WORK ORDER. Could you print each entry below verbatim while omitting the pictures?
***** SOURCE INFORMATION
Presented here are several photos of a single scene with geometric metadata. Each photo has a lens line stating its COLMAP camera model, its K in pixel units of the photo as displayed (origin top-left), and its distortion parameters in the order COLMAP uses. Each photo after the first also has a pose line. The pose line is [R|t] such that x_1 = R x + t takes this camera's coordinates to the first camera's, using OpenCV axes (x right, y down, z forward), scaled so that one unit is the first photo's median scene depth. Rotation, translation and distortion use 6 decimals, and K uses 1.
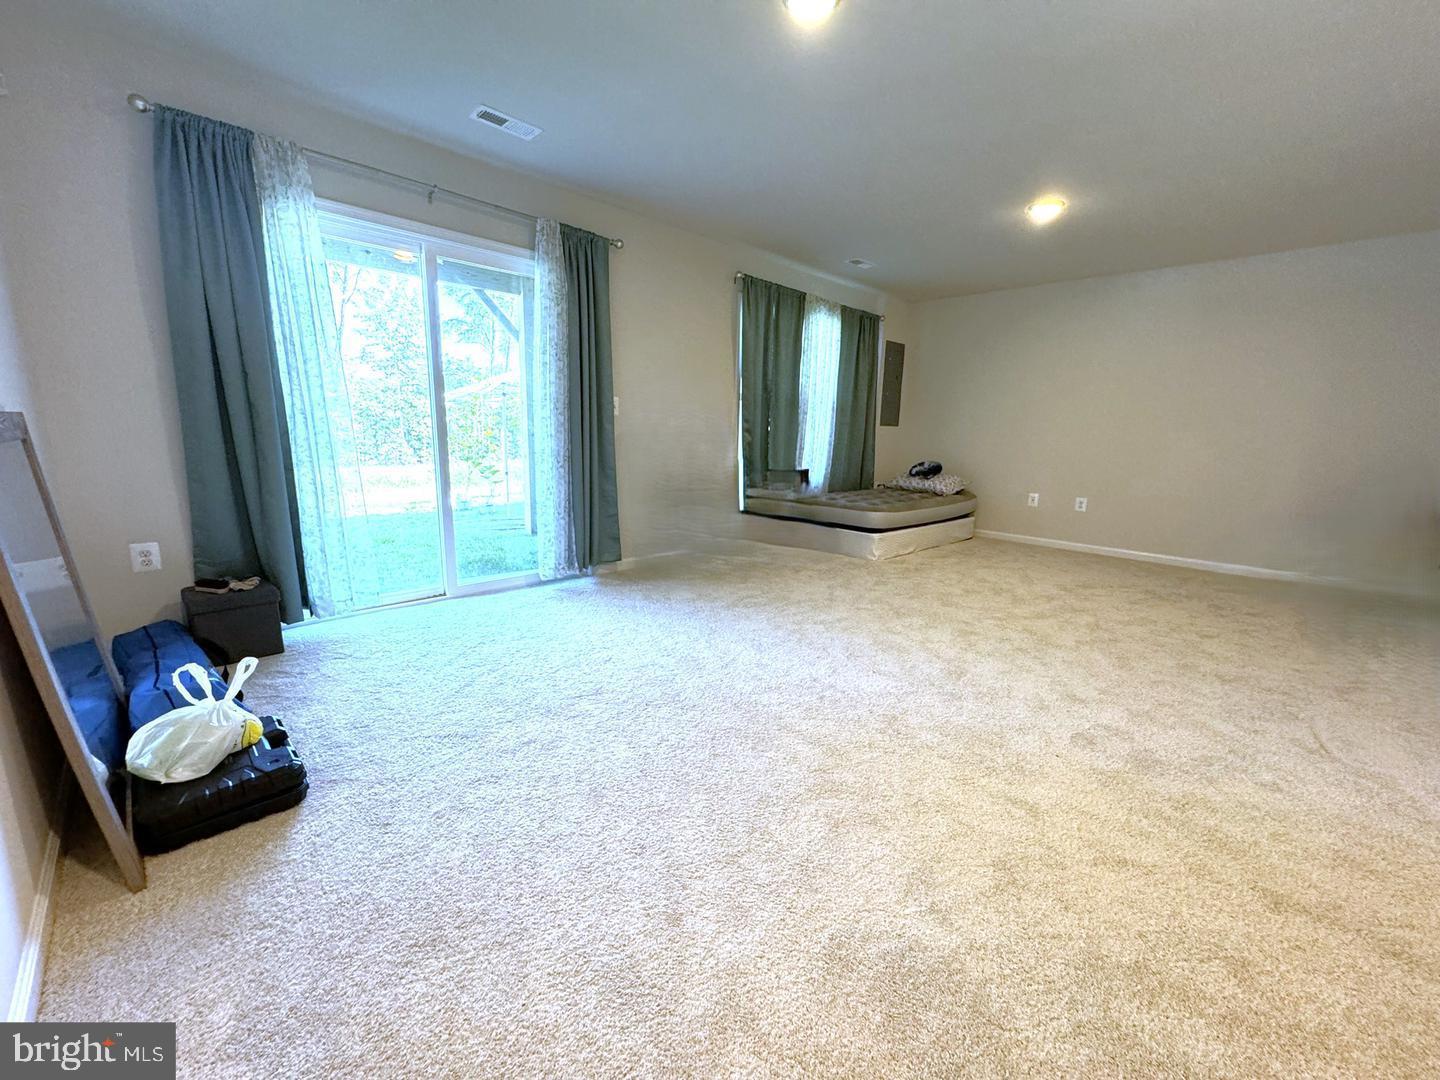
lens RADIAL K [[569.9, 0, 720.0], [0, 569.9, 540.0], [0, 0, 1]] dist [0.000356, -0.000015]
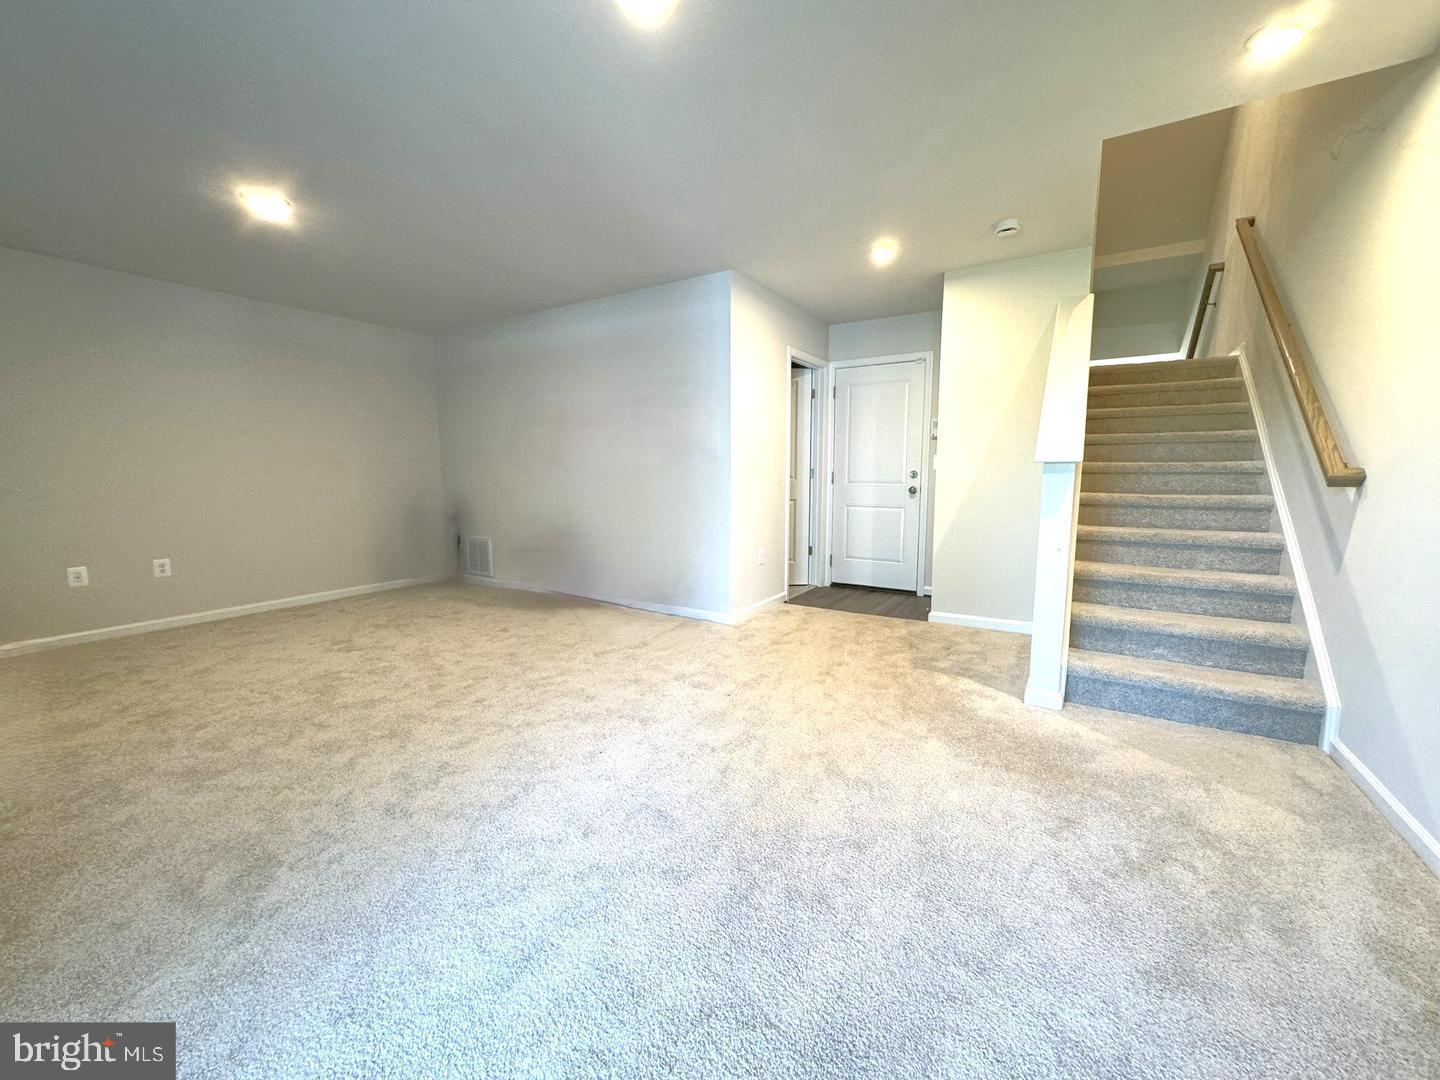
lens RADIAL K [[569.9, 0, 720.0], [0, 569.9, 540.0], [0, 0, 1]] dist [0.000356, -0.000015]
pose [[-0.236254, -0.142792, 0.961142, -0.419622], [0.182288, 0.965069, 0.188183, -0.161005], [-0.954440, 0.219664, -0.201972, 0.662247]]
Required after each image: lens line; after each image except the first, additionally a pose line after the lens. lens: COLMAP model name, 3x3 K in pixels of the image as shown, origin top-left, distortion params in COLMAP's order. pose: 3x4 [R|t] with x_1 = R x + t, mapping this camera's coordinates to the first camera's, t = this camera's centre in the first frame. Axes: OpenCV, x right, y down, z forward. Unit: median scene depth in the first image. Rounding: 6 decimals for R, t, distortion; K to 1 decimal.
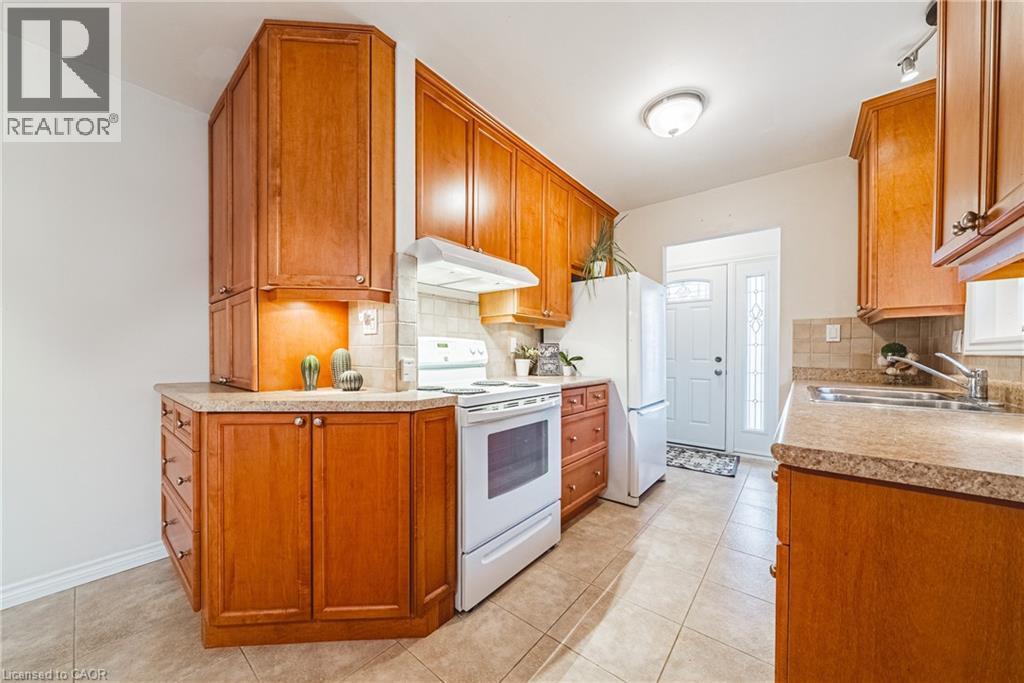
lens RADIAL K [[358.2, 0, 491.4], [0, 358.2, 355.6], [0, 0, 1]] dist [0.000424, -0.000005]
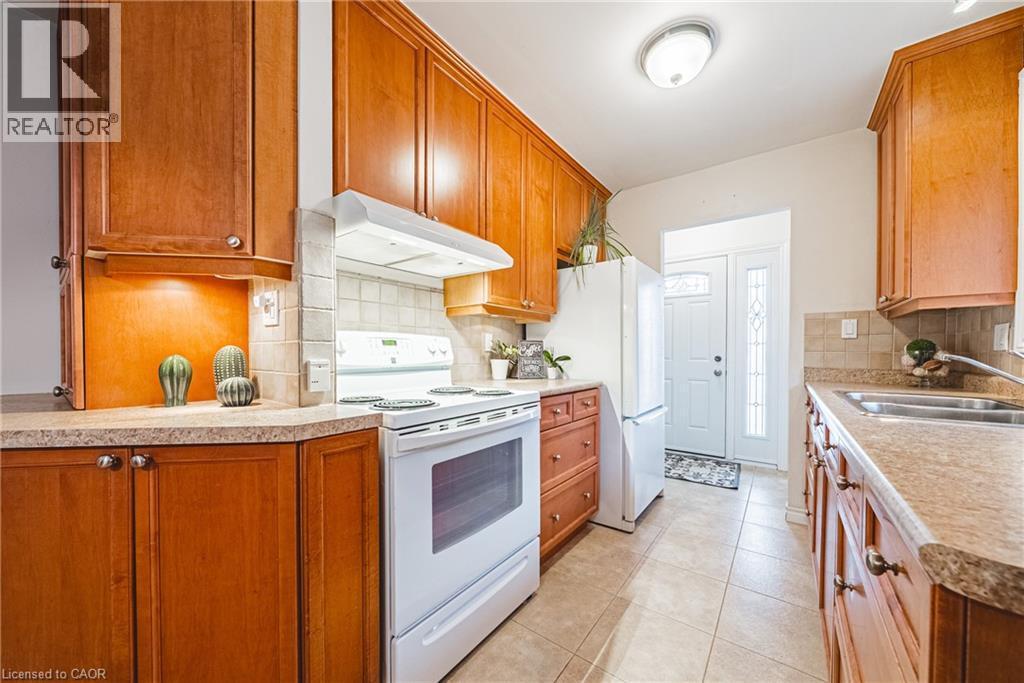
lens RADIAL K [[363.7, 0, 512.4], [0, 363.7, 357.6], [0, 0, 1]] dist [-0.000485, -0.000023]
pose [[0.997501, -0.003118, 0.070578, 0.076588], [0.002717, 0.999980, 0.005780, 0.000935], [-0.070595, -0.005574, 0.997489, 0.198970]]
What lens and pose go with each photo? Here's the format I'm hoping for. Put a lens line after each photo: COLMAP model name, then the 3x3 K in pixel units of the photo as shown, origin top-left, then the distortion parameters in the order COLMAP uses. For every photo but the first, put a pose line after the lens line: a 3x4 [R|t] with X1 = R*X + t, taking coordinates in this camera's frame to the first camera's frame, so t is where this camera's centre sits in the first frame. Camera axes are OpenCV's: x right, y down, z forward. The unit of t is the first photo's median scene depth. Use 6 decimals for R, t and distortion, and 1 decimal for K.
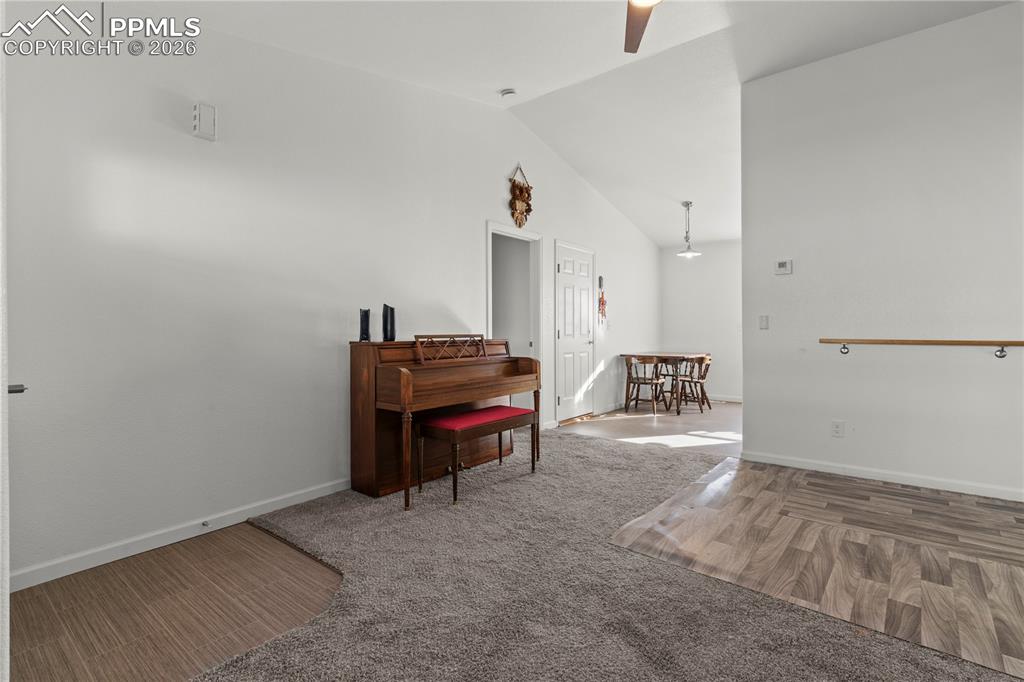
lens RADIAL K [[467.6, 0, 516.9], [0, 467.6, 330.6], [0, 0, 1]] dist [-0.009214, 0.000980]
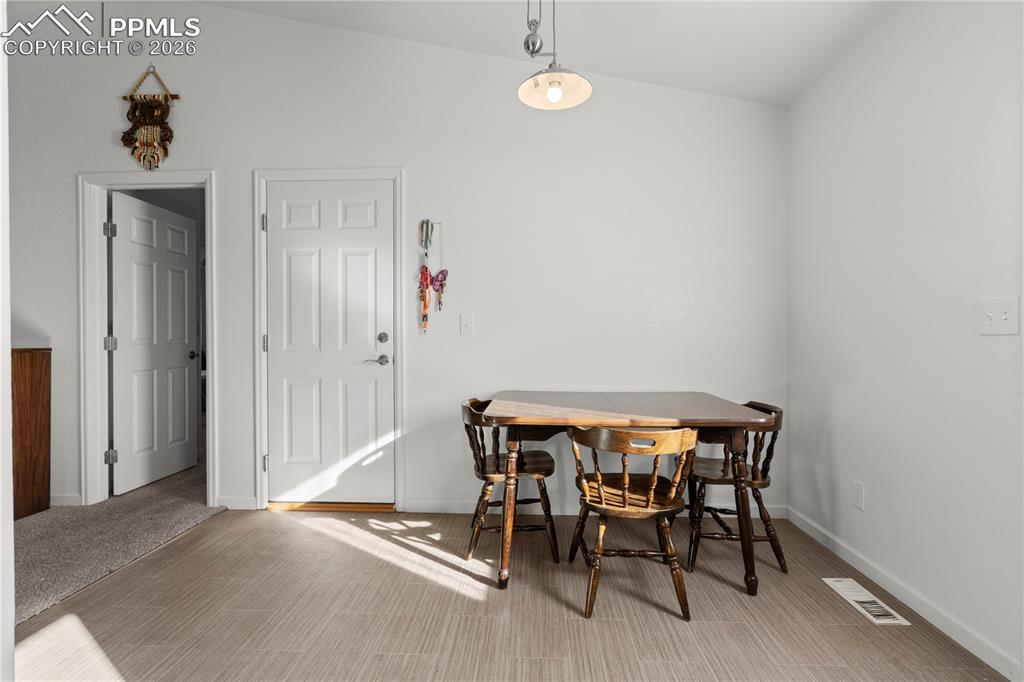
lens RADIAL K [[466.2, 0, 514.1], [0, 466.2, 335.8], [0, 0, 1]] dist [-0.003372, 0.000034]
pose [[0.589285, 0.006461, -0.807899, 1.416632], [-0.001302, 0.999974, 0.007048, -0.009112], [0.807924, -0.003102, 0.589278, 1.845880]]
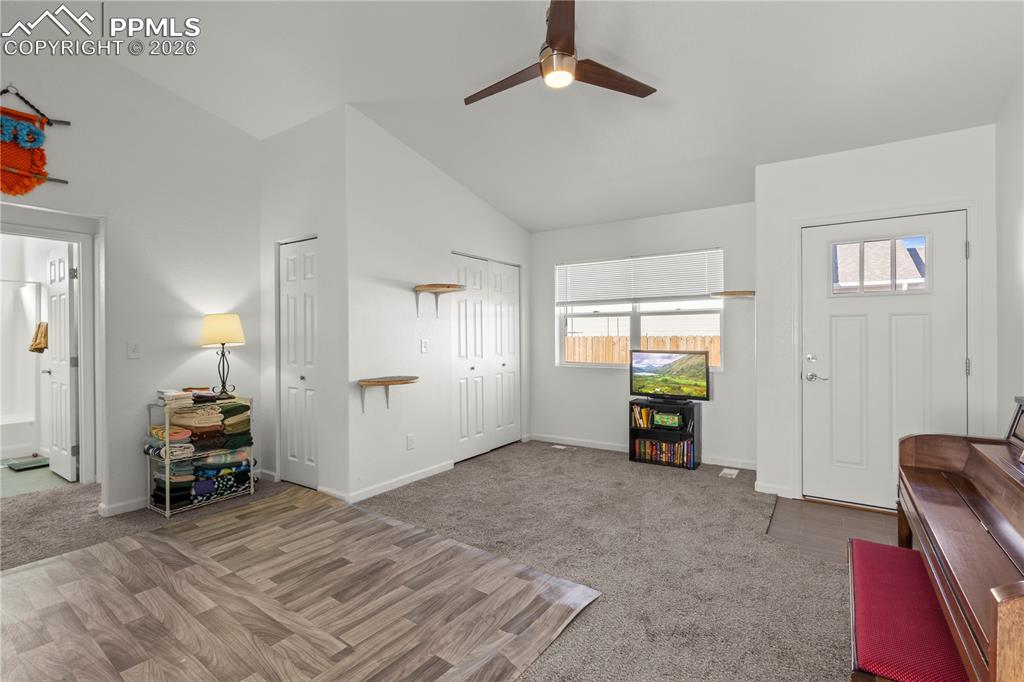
**********
RESPONSE TO THIS EXERCISE.
Presented here are several photos of a single scene with geometric metadata. Each photo has a lens line stating its COLMAP camera model, its K in pixel units of the photo as displayed (origin top-left), and its distortion parameters in the order COLMAP uses. Each photo after the first also has a pose line. The pose line is [R|t] such that x_1 = R x + t takes this camera's coordinates to the first camera's, using OpenCV axes (x right, y down, z forward), scaled so that one unit is the first photo's median scene depth. Rotation, translation and distortion use 6 decimals, and K uses 1.
lens RADIAL K [[569.9, 0, 720.0], [0, 569.9, 540.0], [0, 0, 1]] dist [0.000356, -0.000015]
lens RADIAL K [[569.9, 0, 720.0], [0, 569.9, 540.0], [0, 0, 1]] dist [0.000356, -0.000015]
pose [[-0.236254, -0.142792, 0.961142, -0.419622], [0.182288, 0.965069, 0.188183, -0.161005], [-0.954440, 0.219664, -0.201972, 0.662247]]
Required after each image: lens line; after each image except the first, additionally a pose line after the lens. lens: COLMAP model name, 3x3 K in pixels of the image as shown, origin top-left, distortion params in COLMAP's order. pose: 3x4 [R|t] with x_1 = R x + t, mapping this camera's coordinates to the first camera's, t = this camera's centre in the first frame. Axes: OpenCV, x right, y down, z forward. Unit: median scene depth in the first image. Rounding: 6 decimals for R, t, distortion; K to 1 decimal.
lens RADIAL K [[358.2, 0, 491.4], [0, 358.2, 355.6], [0, 0, 1]] dist [0.000424, -0.000005]
lens RADIAL K [[363.7, 0, 512.4], [0, 363.7, 357.6], [0, 0, 1]] dist [-0.000485, -0.000023]
pose [[0.997501, -0.003118, 0.070578, 0.076588], [0.002717, 0.999980, 0.005780, 0.000935], [-0.070595, -0.005574, 0.997489, 0.198970]]
What lens and pose go with each photo? Here's the format I'm hoping for. Put a lens line after each photo: COLMAP model name, then the 3x3 K in pixel units of the photo as shown, origin top-left, then the distortion parameters in the order COLMAP uses. For every photo but the first, put a pose line after the lens line: a 3x4 [R|t] with X1 = R*X + t, taking coordinates in this camera's frame to the first camera's frame, so t is where this camera's centre sits in the first frame. Camera axes are OpenCV's: x right, y down, z forward. The unit of t is the first photo's median scene depth. Use 6 decimals for R, t and distortion, and 1 decimal for K.
lens RADIAL K [[467.6, 0, 516.9], [0, 467.6, 330.6], [0, 0, 1]] dist [-0.009214, 0.000980]
lens RADIAL K [[466.2, 0, 514.1], [0, 466.2, 335.8], [0, 0, 1]] dist [-0.003372, 0.000034]
pose [[0.589285, 0.006461, -0.807899, 1.416632], [-0.001302, 0.999974, 0.007048, -0.009112], [0.807924, -0.003102, 0.589278, 1.845880]]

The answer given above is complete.